Astronomers have learned how energy inside gaseous, dust-filled disks surrounding stars help prevent young planets from smashing into the stars they orbit, according to a study released Thursday.

(CN) – Astronomers have learned how energy inside gaseous, dust-filled disks surrounding stars help prevent young planets from smashing into the stars they orbit, according to a study released Thursday.

Inside a star’s protoplanetary disk, dust particles cling together and, after millions of years, reach a diameter made ever larger by the star system’s planet-forming gravitational pull.

After planets form within the disk, they begin to migrate while in orbit, often drifting away from their host star or embarking on a fatal collision course with it.

In some star systems, a planet’s plunge into oblivion can take place within a million years of formation.

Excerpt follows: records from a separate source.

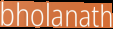
bholanath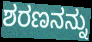
ಶರಣನನ್ನುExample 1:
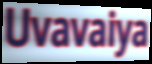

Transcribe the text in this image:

Uvavaiya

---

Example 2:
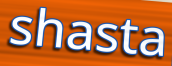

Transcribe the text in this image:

shasta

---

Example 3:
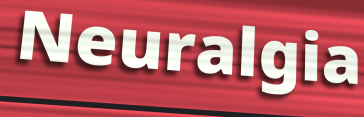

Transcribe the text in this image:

Neuralgia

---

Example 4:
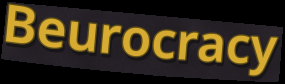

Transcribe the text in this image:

Beurocracy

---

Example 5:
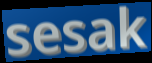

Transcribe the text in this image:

sesak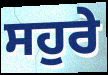
ਸਹੁਰੇ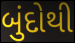
બુંદોથીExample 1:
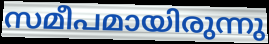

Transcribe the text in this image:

സമീപമായിരുന്നു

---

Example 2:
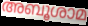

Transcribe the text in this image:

അബൂശാമ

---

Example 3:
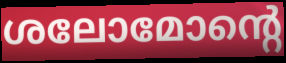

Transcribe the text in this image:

ശലോമോന്റെ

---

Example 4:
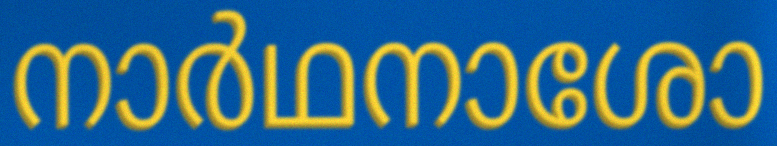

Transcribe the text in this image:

നാർഥനാശോ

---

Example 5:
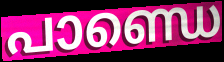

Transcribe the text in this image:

പാണ്ഡെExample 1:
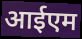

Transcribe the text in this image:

आईएम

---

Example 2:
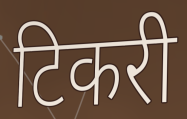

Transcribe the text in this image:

टिकरी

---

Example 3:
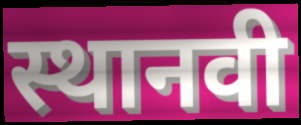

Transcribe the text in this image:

स्थानवी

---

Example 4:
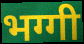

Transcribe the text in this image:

भग्गी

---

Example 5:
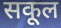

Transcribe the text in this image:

सकूल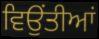
ਵਿਉਂਤੀਆਂ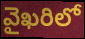
వైఖరిలో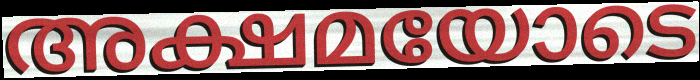
അക്ഷമയോടെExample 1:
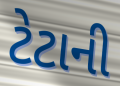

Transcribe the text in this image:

ટેટાની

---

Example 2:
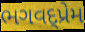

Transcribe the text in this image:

ભગવદ્પ્રેમ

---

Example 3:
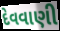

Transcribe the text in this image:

દેવવાણી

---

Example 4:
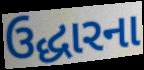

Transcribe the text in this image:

ઉદ્ધારના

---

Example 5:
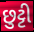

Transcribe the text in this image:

છુટ્ટી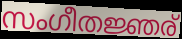
സംഗീതജ്ഞര്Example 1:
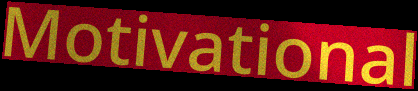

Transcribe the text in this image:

Motivational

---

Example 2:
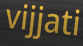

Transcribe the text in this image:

vijjati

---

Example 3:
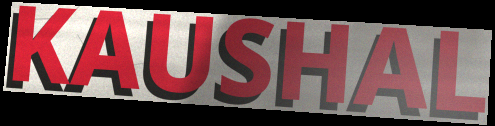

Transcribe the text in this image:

KAUSHAL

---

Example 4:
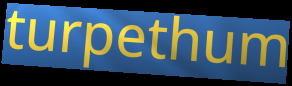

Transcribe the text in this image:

turpethum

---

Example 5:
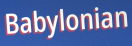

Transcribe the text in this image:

Babylonian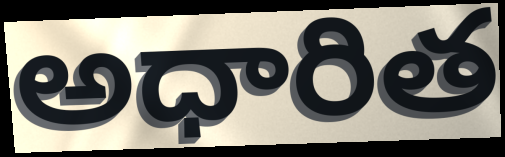
అధారిత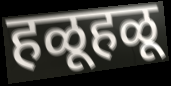
हळूहळू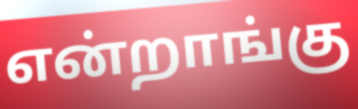
என்றாங்குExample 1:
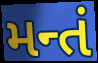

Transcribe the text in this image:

મન્તં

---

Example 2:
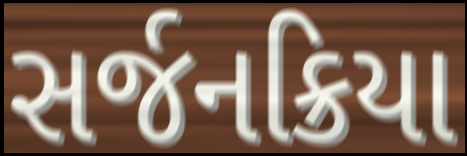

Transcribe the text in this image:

સર્જનક્રિયા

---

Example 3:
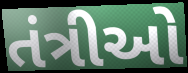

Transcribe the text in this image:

તંત્રીઓ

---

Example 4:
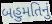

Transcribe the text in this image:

બહુમતિનું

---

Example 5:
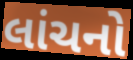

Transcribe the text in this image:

લાંચનોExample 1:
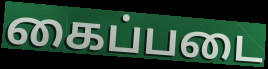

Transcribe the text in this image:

கைப்படை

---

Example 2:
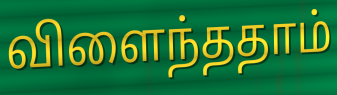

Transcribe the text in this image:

விளைந்ததாம்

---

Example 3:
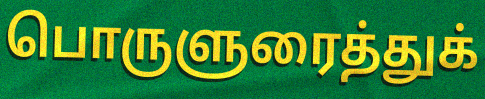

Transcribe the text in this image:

பொருளுரைத்துக்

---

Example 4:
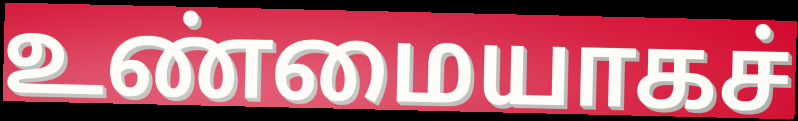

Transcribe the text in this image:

உண்மையாகச்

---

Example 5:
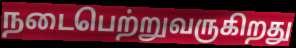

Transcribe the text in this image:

நடைபெற்றுவருகிறதுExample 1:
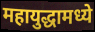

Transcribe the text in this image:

महायुद्धामध्ये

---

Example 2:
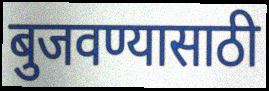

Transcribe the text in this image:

बुजवण्यासाठी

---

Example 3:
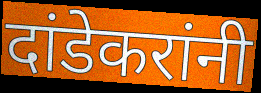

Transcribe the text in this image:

दांडेकरांनी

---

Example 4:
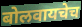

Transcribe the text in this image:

बोलवायचेच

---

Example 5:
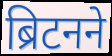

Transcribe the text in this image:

ब्रिटननेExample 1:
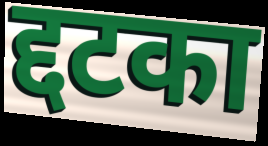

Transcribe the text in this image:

द्दटका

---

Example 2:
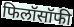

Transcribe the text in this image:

फिलॉसॉफी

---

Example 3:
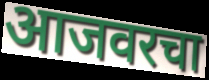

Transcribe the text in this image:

आजवरचा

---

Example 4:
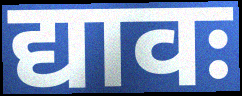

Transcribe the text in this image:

द्यावः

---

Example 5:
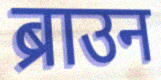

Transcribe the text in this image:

ब्राउन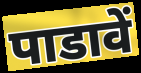
पाडावेंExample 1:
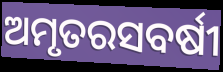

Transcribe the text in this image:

ଅମୃତରସବର୍ଷୀ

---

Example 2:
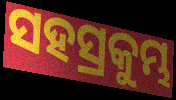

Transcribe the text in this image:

ସହସ୍ରକୁମ୍ଭ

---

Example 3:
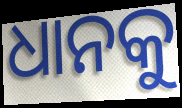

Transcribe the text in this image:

ଧାନକୁ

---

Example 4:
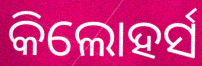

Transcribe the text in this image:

କିଲୋହର୍ସ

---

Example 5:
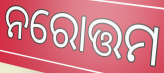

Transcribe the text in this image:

ନରୋତ୍ତମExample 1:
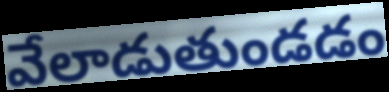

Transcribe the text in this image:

వేలాడుతుండడం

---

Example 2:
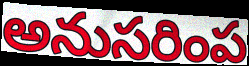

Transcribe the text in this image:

అనుసరింప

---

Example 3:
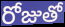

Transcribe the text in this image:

రోజుతో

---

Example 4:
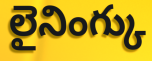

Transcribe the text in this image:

లైనింగ్కు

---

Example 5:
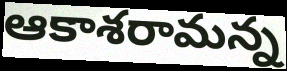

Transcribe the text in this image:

ఆకాశరామన్నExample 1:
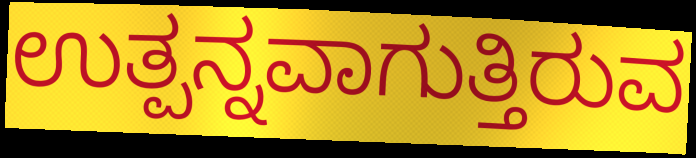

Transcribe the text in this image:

ಉತ್ಪನ್ನವಾಗುತ್ತಿರುವ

Scientists set out to better understand close-orbit planets uncovered by the NASA Kepler mission, in particular massive and rocky “Super-Earth” planets found in close proximity to stars.

In some star systems, these exoplanets – the term for Earth-like planets – orbit their host stars in just 10 days.

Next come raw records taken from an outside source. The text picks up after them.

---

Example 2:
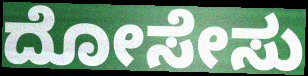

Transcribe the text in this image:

ದೋಸೇಸು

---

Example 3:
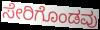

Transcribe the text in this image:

ಸೇರಿಗೊಂಡವು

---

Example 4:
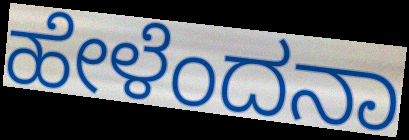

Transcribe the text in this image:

ಹೇಳೆಂದನಾ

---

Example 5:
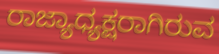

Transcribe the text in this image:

ರಾಜ್ಯಾಧ್ಯಕ್ಷರಾಗಿರುವ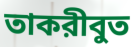
তাকরীবুত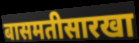
बासमतीसारखा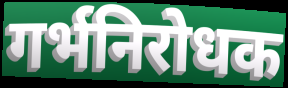
गर्भनिरोधकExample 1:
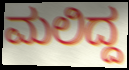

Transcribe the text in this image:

ಮಲಿದ್ದ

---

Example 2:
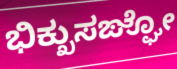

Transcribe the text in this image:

ಭಿಕ್ಖುಸಙ್ಘೋ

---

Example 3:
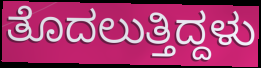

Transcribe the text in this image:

ತೊದಲುತ್ತಿದ್ದಳು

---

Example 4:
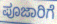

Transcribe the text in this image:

ಪೂಜಾರಿಗೆ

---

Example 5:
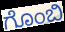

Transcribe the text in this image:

ಗೊಂಬಿ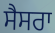
ਸੈਸਰਾ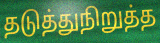
தடுத்துநிறுத்தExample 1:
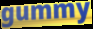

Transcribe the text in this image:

gummy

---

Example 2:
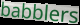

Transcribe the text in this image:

babblers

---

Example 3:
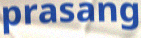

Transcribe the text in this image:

prasang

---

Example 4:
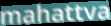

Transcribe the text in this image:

mahattva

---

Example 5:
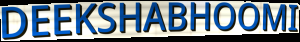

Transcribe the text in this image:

DEEKSHABHOOMI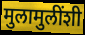
मुलामुलींशी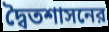
দ্বৈতশাসনের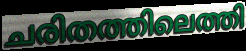
ചരിതത്തിലെത്തിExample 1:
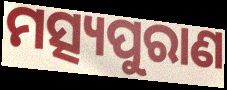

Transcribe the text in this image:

ମତ୍ସ୍ୟପୁରାଣ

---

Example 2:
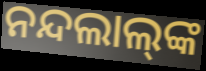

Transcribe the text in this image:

ନନ୍ଦଲାଲ୍‌ଙ୍କ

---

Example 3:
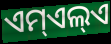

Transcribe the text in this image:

ଏମ୍ଏଲ୍ଏ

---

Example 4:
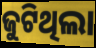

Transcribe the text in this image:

ଜୁଟିଥିଲା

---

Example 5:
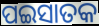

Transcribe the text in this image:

ପଇସାତକ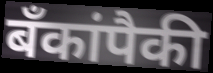
बँकांपैकी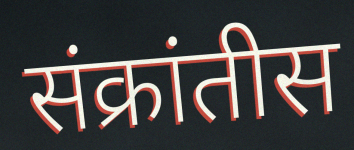
संक्रांतीसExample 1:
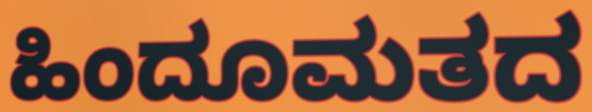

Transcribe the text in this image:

ಹಿಂದೂಮತದ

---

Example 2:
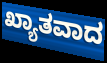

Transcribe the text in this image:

ಖ್ಯಾತವಾದ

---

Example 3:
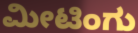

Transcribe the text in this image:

ಮೀಟಿಂಗು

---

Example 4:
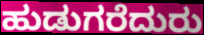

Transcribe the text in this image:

ಹುಡುಗರೆದುರು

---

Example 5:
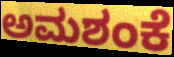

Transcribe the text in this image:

ಅಮಶಂಕೆ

To understand the phenomena, a team of researchers led by Mario Flock of the Max Planck Institute for Astronomy in Heidelberg, Germany, simulated protoplanetary disk conditions that could produce close-orbit “Super-Earth” planets.

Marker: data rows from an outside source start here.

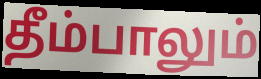
தீம்பாலும்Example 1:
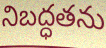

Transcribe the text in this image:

నిబద్ధతను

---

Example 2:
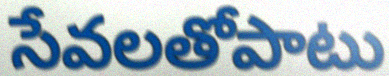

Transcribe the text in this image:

సేవలతోపాటు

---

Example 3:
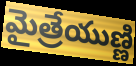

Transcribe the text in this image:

మైత్రేయుణ్ణి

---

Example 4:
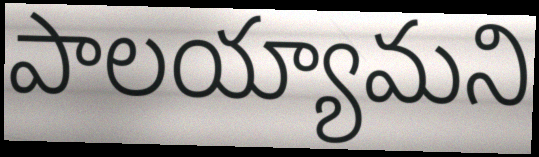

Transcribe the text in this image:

పాలయ్యామని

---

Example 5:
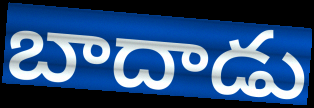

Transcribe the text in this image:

బాదాడుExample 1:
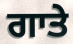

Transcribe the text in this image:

ਗਾਤੇ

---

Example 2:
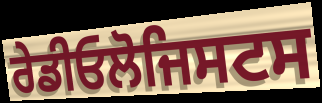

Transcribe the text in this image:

ਰੇਡੀਓਲੋਜਿਸਟਸ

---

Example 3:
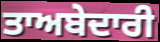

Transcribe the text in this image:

ਤਾਅਬੇਦਾਰੀ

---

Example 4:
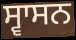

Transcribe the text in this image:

ਸ੍ਵਾਸਨ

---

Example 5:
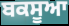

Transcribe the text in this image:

ਬਕਸੂਆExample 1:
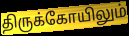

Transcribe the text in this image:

திருக்கோயிலும்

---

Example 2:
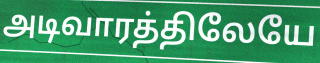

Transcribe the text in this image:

அடிவாரத்திலேயே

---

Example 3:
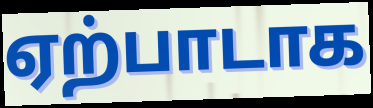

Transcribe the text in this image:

ஏற்பாடாக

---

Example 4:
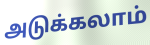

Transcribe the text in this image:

அடுக்கலாம்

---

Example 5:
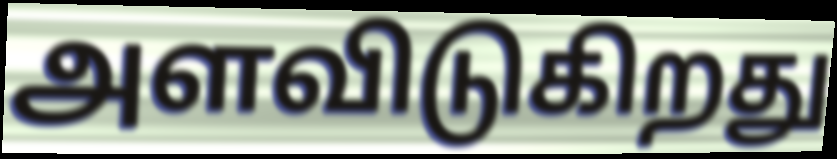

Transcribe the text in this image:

அளவிடுகிறது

In a study published in the journal Astronomy & Astrophysics, the scientists said the energy protecting newborn planets is a mix of radiation and extremely hot, rapidly moving dust particles that are gasified in the ensuing heat.

The inner disk, called the silicate sublimation front, contains a heavy gas that when interacting with a planet’s thinner gas forms a dense barrier from the star, the study found.

“As a young Super-Earth travels through the gas, it is typically accompanied by gas co-rotating with the planet on an orbital path similar to a horseshoe,” the researchers said in a statement. “As the planet drifts inward and reaches the silicate sublimation front, the gas particles moving from the hot thinner gas to the denser gas outside the boundary give the planet a small kick.”

Researchers from NASA’s Jet Propulsion Laboratory in Pasadena, California, the University of Chicago and Queen Mary University in London contributed to the study.

Flock said in the statement that under the current paradigm, our solar system could also be “baby-proof,” though he added that additional research would determine whether any earth-like planets were ever suspended closer to the sun than Mercury.

“It is possible that the baby thus protected has since ‘flown the nest,’” Flock said.